Date of Award

5-2010

Degree Type

Dissertation

Degree Name

Doctor of Philosophy

Major

Educational Psychology and Research

Major Professor

Katherine H. Greenberg

Committee Members

John W. Lounsbury, Ralph G. Brockett, Sherry K. Bain

Abstract

The purpose of this quantitative study was to develop a reliable and valid psychometric instrument, the Teacher Political Self-Efficacy Scale (TPSE Scale), for measuring K-12 teachers’ political self-efficacy in abilities to engage in activities that may directly or indirectly influence education public policymaking. Using Bandura’s Social Cognitive Theory as a theoretical lens and the TPSE Scale for measurement, the problem of weak classroom teacher voice in education public policy process is explored. Two separate studies confirmed the reliability of the TPSE Scale. Construct and other forms of validity were confirmed using additional measures of Political Efficacy as citizens, teacher Instructional Efficacy, and teacher level of actual Engagement in political/civic/professional activities. Other elements to the investigative framework included Number of Years teaching, Gender, level of Educational Attainment, School Setting, and teacher perception of adequacy of school district Funding. Teachers’ reported overall low levels of TPSE which was also positively and significantly correlated to level of Engagement. While Political Efficacy as citizen and Number of Years teaching were positively and significantly related to TPSE, Instructional Efficacy was not. Male teachers were found to have significantly higher means of TPSE compared to female colleagues but there were relatively few men in the sample.

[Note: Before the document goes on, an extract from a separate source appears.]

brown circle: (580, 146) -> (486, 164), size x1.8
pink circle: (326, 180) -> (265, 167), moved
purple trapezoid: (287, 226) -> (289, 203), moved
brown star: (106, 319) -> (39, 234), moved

Teachers with advanced degrees had significantly higher means for TPSE compared to those with bachelor’s degrees. Teachers who held perceptions that their school district had inadequate Funding had significantly lower means for TPSE compared to their colleagues who felt otherwise. There were no significant differences in the means for TPSE based on School Setting. In addition to establishing TPSE Scale reliability and validity, study results contribute to the understanding of marginalized K-12 teacher voice in education public policymaking. Results may inform the design of interventions for building teacher confidence and skill in this political domain of functioning. Scale use may also sensitize teachers to existing avenues for exercising voice that have been previously underutilized or that were not fully understood as opportunities for influencing a political process. It may influence teachers’ future choices about level of engagement.